[Collected data entries]
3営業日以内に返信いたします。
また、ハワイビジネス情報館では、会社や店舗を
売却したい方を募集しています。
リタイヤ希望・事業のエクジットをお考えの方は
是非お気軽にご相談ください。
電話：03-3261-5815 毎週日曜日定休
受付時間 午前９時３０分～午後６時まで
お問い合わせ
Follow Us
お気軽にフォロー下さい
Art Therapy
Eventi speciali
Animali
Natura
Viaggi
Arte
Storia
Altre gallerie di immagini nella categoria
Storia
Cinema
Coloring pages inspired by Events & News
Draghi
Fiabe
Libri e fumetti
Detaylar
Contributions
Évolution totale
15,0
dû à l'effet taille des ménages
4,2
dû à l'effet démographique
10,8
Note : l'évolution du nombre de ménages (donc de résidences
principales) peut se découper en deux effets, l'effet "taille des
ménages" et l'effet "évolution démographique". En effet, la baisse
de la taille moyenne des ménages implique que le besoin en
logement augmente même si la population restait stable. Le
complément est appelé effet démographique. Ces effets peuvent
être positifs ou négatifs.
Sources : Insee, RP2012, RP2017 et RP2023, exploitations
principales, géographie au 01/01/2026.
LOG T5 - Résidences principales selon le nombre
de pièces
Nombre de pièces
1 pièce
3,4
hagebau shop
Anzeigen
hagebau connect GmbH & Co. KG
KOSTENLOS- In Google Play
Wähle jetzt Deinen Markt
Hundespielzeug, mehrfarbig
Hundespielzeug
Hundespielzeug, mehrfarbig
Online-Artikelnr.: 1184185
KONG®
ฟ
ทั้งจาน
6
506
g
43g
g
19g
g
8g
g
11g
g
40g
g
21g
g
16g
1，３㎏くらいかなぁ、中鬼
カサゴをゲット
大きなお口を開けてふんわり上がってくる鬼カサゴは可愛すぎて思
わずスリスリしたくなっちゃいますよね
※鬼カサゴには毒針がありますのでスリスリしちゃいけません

_Job item_
Scan the records for the string "démographique" and report each line where it occurs.

_Reply_
dû à l'effet démographique
ménages" et l'effet "évolution démographique". En effet, la baisse
complément est appelé effet démographique. Ces effets peuvent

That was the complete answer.